No robots.txt, sitemap.xml in the web root
Issue Type
- [x] 🐛 Bug / Problem
- [ ] ✏️ Typo / Grammar
- [ ] 📖 Outdated Content
- [ ] 🚀 Enhancement
Generated by Generative AI
No response
Distribution
No response
Description
I see that make multiversion generates a sitemap.xml for every version of the documentation, however these xml files 404 on the deployed web version. Is someone manually telling google to index pages? Why is there no robots.txt + sitemap.xml visible on the web version?
The deployed web version 404's on the following:
https://docs.ros.org/sitemap.xml -> this one actually is generated in build/html
https://docs.ros.org/robots.txt -> this one doesn't get generated
This is related to the discussion here: https://discourse.openrobotics.org/t/discoverability-of-documentation-on-search-engines/51059
https://github.com/ros-infrastructure/rosindex/issues/552 was also mentioned there. I also noticed that index.ros.org has a proper /robots.txt and sitemap.xml.
Another related problem is that the generated sitemap.xml for versions don't include all of the automatically generated documents that are hosted on docs.ros.org like https://docs.ros.org/en/humble/p/tf2/, so I wonder if they aren't being indexed by google
Affected Pages/Sections
No response
Screenshots or Examples (if applicable)
No response
Suggested Fix
I think there's a problem with whatever deployment configuration of the web server that prevents sitemap.xml from being reached.

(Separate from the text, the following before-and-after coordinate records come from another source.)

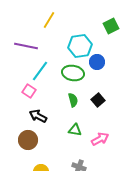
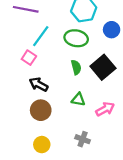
blue circle: (97, 62) -> (112, 30), moved
black square: (98, 100) -> (103, 67), size x1.6
brown circle: (28, 140) -> (41, 110), moved

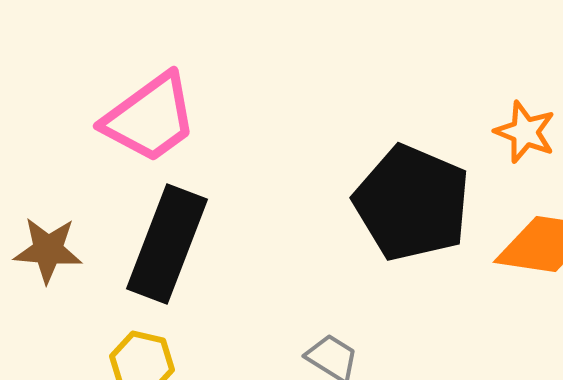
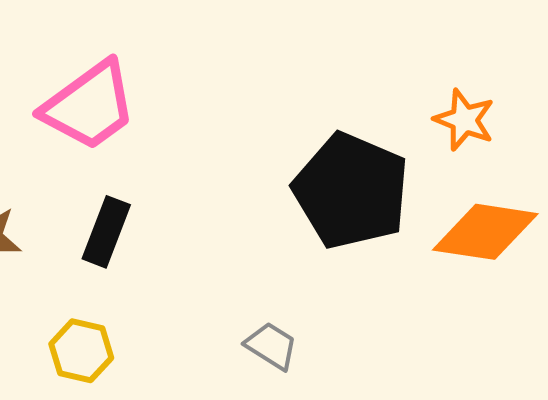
black rectangle: (167, 244) -> (106, 232), size x0.6

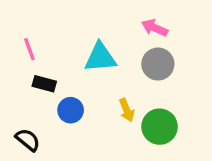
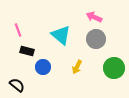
cyan triangle: (100, 57) -> (61, 35), turned 45
yellow arrow: (127, 110) -> (77, 67), turned 48
green circle: (160, 127) -> (114, 68), moved

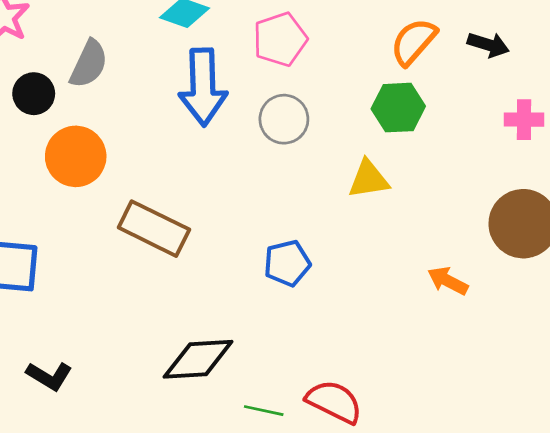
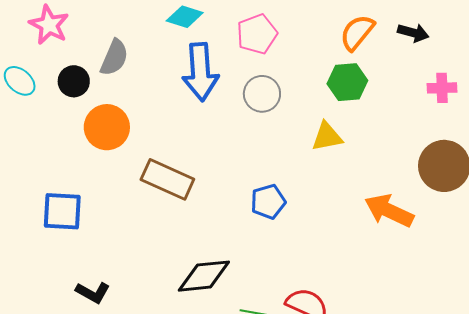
orange arrow: (448, 281) -> (389, 211), size x1.6

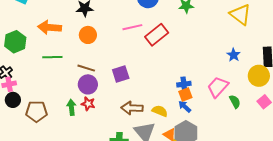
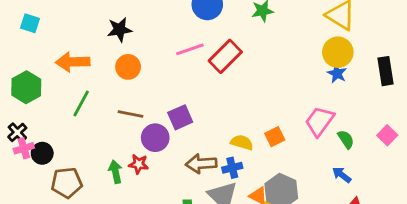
green line: (52, 57) -> (81, 104), turned -54
yellow circle: (259, 76) -> (338, 52), moved
purple circle: (88, 84) -> (155, 138), moved
blue cross: (184, 84) -> (232, 168), moved
black circle: (13, 100) -> (42, 153), moved
blue arrow: (185, 106) -> (342, 175), moved
yellow semicircle: (160, 111) -> (242, 142), moved

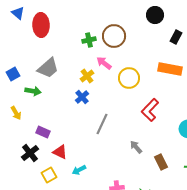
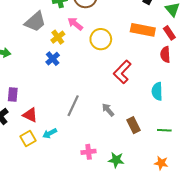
gray trapezoid: (48, 68) -> (35, 22), moved
gray line: (102, 124) -> (73, 106), moved
purple rectangle: (43, 132) -> (13, 94), turned 72
yellow square: (49, 175) -> (28, 138), moved

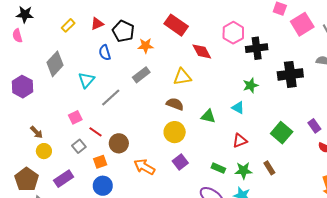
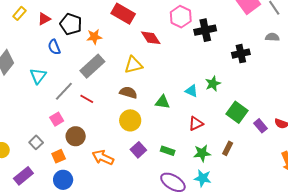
yellow rectangle: (68, 25) -> (19, 13), moved
black cross: (290, 74) -> (241, 54), size x0.7
gray rectangle: (141, 75) -> (92, 66), size x1.4
green star: (251, 85) -> (213, 84), moved
pink square: (75, 117) -> (57, 119), moved
purple rectangle: (314, 126) -> (261, 126), moved
red line: (96, 132) -> (87, 99), moved
green rectangle: (218, 168) -> (168, 151), moved
brown rectangle: (269, 168) -> (228, 148), turned 64

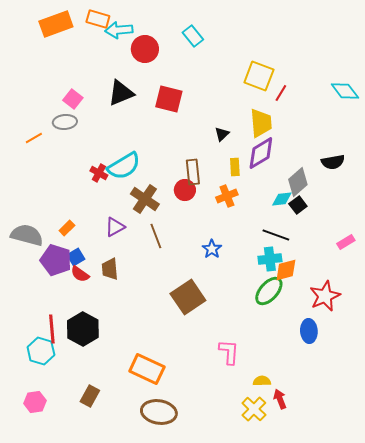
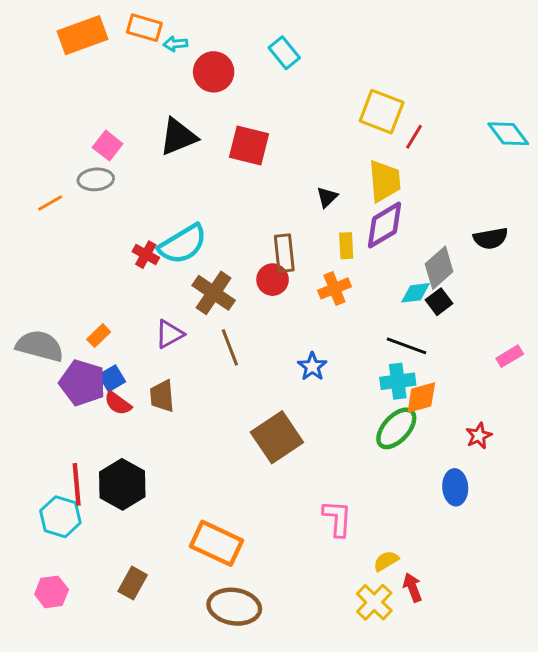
cyan arrow: (119, 30) -> (175, 44), size x0.6
red star: (325, 296) -> (479, 436), size x0.6
yellow semicircle: (262, 381) -> (386, 561), turned -30

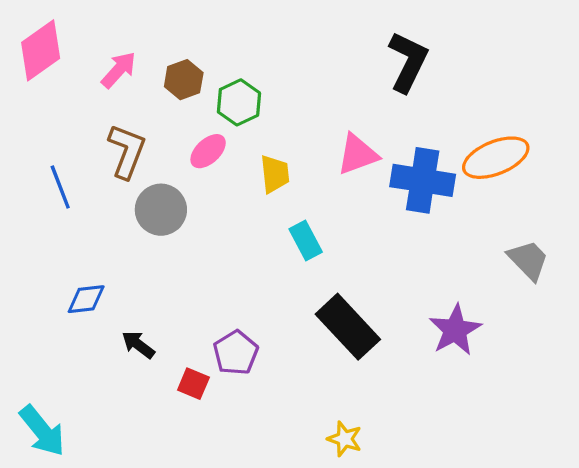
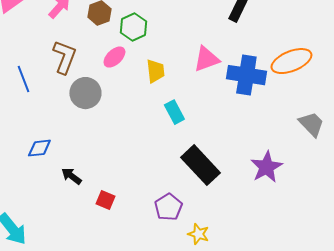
purple pentagon: (236, 353) -> (168, 207), moved

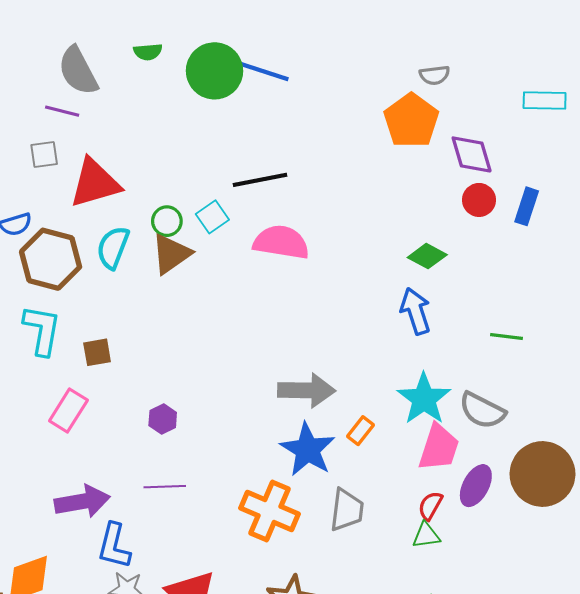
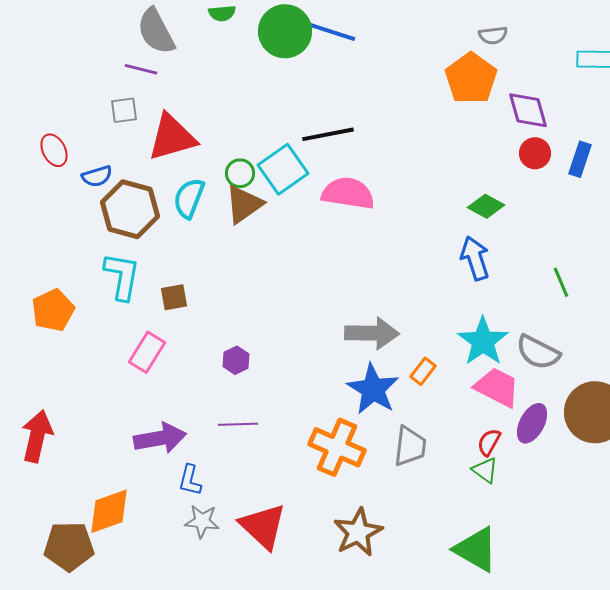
cyan square: (212, 217) -> (283, 169), size x1.6
green line: (507, 336) -> (561, 282), turned 60
pink trapezoid: (439, 448) -> (497, 387), turned -81
green triangle: (426, 535) -> (485, 470), turned 44
blue L-shape: (114, 546) -> (190, 480), size x0.7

In addition a robots.txt pointing to the sitemap index would be helpful for search engines as well.
I'm not sure how the package specific docs are created but those should also be in the sitemap
Additional Context
No response
This issue has been mentioned on Open Robotics Discourse. There might be relevant details there:
https://discourse.openrobotics.org/t/discoverability-of-documentation-on-search-engines/51059/7
If someone has access to the google search console and could post some screenshots of what google actually sees when it looks at docs.ros.org that would also be helpful in diagnosing why a lot of ros documentation results are not available on google
Thanks for the suggestion.
I am not sure if we have the Google Search Console setup in the first place. It looks like we would need to first enable it and then figure out how we want to manage access. Let me ping the infra team and see what we can do. We've also got some internal efforts happening and I want to make sure we don't step on those toes.
I've been watching it for index.ros.org but don't have docs.ros.org in my view. I'll reach out to OSRF to see if I can take a look at this.
From triage meeting: assigning to @gbiggs for delegation to the right person
@gbiggs got me access to the search console. The multiversion site maps are all being indexed successfully
robots.txt is a blocking mechanism and a lack of it won't prevent things from being indexed.
I'm going to close this as the generated sitemaps are working fine. But I'll also open some new issues from insights in the console in other places that I've noticed.